Die Gründe: Die Wirtschaft wächst nicht wie erwartet, weniger Menschen kommen in neue Jobs - und Menschen mit ungewisse Zukunftsaussichten kaufen sich selten ein neues Auto. Vor allem in Indien fehlt außerdem die Infrastruktur, dort werden rund fünfmal so viele Motorräder wie Autos verkauft.

In Brasilien bleibt der erhoffte Schub durch die Fußball-WM und die anstehenden Olympischen Spiele aus. Und die russische Wirtschaft ist zu abhängig vom Gas- und Ölgeschäft. Sie hängt an schwankenden Rohstoffpreisen - dazu sorgt die Ukraine-Krise für Unsicherheit bei den Menschen.

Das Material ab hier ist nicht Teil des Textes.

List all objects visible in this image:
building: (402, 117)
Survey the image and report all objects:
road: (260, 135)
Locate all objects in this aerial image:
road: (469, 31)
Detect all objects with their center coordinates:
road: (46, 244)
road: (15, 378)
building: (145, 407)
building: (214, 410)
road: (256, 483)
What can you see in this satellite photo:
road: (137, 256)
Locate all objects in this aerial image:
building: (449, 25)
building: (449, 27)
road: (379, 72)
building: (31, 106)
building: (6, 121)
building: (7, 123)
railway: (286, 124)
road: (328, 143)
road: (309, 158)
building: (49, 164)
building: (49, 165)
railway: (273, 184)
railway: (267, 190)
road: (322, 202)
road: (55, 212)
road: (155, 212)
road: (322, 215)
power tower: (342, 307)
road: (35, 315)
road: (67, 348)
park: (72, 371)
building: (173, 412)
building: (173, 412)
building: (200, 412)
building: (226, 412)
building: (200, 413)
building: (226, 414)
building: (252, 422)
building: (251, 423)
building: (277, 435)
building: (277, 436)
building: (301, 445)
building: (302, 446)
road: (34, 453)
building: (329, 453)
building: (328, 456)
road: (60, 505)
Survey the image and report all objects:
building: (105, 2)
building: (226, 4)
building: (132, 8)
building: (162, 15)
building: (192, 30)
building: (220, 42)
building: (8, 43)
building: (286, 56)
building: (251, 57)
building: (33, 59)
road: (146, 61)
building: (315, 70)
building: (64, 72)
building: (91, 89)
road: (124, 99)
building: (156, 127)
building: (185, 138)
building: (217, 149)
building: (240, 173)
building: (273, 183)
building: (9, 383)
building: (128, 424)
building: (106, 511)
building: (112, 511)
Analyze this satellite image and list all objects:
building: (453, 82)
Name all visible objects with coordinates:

Nur China verschonte die Branche bisher mit dramatischen Einbrüchen. Allerdings schrumpft dort das Wachstum, und auch das tut weh. "China ist auf dem Weg, sich zu einem 'normalen' Markt zu entwickeln", sagte BMW-Chef Norbert Reithofer auf dem Pariser Autosalon. Auch VW ist alarmiert, denn der Konzern ist insgesamt stark von China abhängig.

Was kommt nach BRIC?

Die Autobranche braucht also Alternativen, damit die Gewinne weiter sprudeln. Welche Länder und Regionen könnten denn demnächst große Lust auf neue Autos entwickeln? Bosch-Manager Scheider sagt: "Aktuell ist das besonders Südostasien." Diese Region wird auch Asean genannt. Danach sei Afrika "der nächste Kontinent, auf dem immer mehr Menschen ein Einkommen haben werden, das den Kauf eines Autos ermöglicht."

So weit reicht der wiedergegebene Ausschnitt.